:: TEXTAUSZUG ::
--
In Harburg erfand Loutzky eine bessere Schmiervorrichtung seiner stehenden Motoren. Koebers baute mehrere Motoren des Hammertyps mit 180 U/min., die 1 bis 6 PS leisteten, stellte sie im Herbst 1889 bei der Gewerbe- und Industrieausstellung in Hamburg aus und wurde mit einer Goldmedaille ausgezeichnet. Bei der nächsten Ausstellung in Bremen im Jahr 1890 präsentierte die Firma verbesserte Motoren von Loutzky, die wieder Preise gewannen.

Damals entschied sich gerade die Maschinenbau AG Nürnberg, heute MAN, auch mit Motorenbau zu beginnen. Sie stellte den inzwischen angesehenen Konstrukteur ein. Anfang 1891 begann Oberingenieur Loutzky für sechs Jahre in Nürnberg Motoren seines Systems weiterzuentwickeln. Trotz geringer Lebensdauer boten diese Konstruktionen Ausgangspunkte für verschiedene Motorbauer. Dazu gehörten besonders die regelbare Glührohrzündung und die Saugluft-Zerstäubung von Benzin. Ein Jahr später, 1893, patentierte Wilhelm Maybach ein ähnliches Gerät. Besonders wichtig war die Halbkugelform des Brennraums (1895), die die Leistung des Motors wesentlich erhöhte. Es gelang Loutzky in Nürnberg jedoch nicht, einen kleinen Motor auf den Markt zu bringen. Deswegen entschied der Vorstand der Firma, diese Motorentypen einzustellen. In gutem Einvernehmen verließ Loutzky am 30. April 1897 die Firma und gründete in Nürnberg die „Gesellschaft für Automobilwagenbau System Loutzky mbH“, die er bis 1901 behielt, als er längst in Berlin war, das bessere Möglichkeiten bot.
--
:: DATENABSCHNITT ::
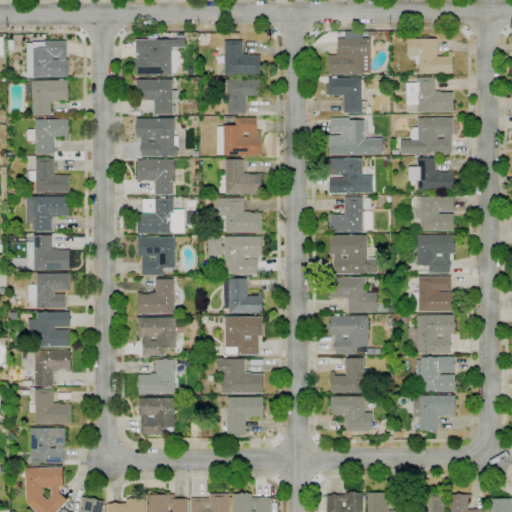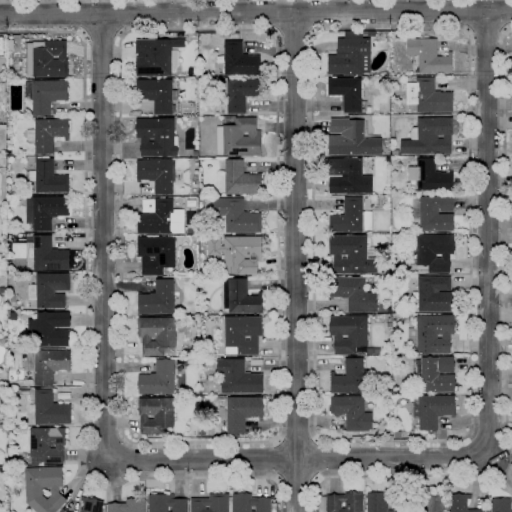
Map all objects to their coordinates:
--
:: AUFGABE 1 ::
Übertragen Sie den Satz „Anfang 1891 begann Oberingenieur Loutzky für sechs Jahre in Nürnberg Motoren seines Systems weiterzuentwickeln.“ aus dem Textauszug über Loutzky ins Englische.
:: AUFGABE 2 ::
Führen Sie den Textauszug über Loutzky im Anschluss an seinen letzten Satz weiter.
Die Zeilen werden für die Bearbeitung nicht benötigt.

:: LÖSUNG 1 ::
In early 1891, chief engineer Loutzky began six years of further developing engines of his system in Nuremberg.

:: LÖSUNG 2 ::
In Berlin beteiligte sich Loutzky an der Gründung des „Mitteleuropäischen Motorwagen Vereins“, der ersten Vereinigung dieser Art in Europa, und wurde aktives Vorstandsmitglied. Ende 1897 erhielt er ein verlockendes Angebot von Max von Duttenhoffer (1843–1903) und Wilhelm Lorenz (1842–1926), das er sofort annahm: Es war Post von einem der Direktoren der eben gegründeten „Allgemeinen Motorwagen Gesellschaft“ in Berlin und gleichzeitig des technischen Beraters bei der Firma „Daimler-Motor-Gesellschaft“, DMG, in Cannstadt, von der von Duttenhoffer und Lorenz die Aktienmehrheit besaßen. Dies eröffnete Loutzky Möglichkeiten, seine Konstruktionen auch in Cannstadt bauen zu lassen. Die Allgemeine Motorwagen Gesellschaft, ab 1899 „Motorfahrzeug- und Motorenfabrik“, wurde Ende 1902 von der DMG übernommen. Loutzkys freie Mitarbeit bei der DMG dauerte bis 1914.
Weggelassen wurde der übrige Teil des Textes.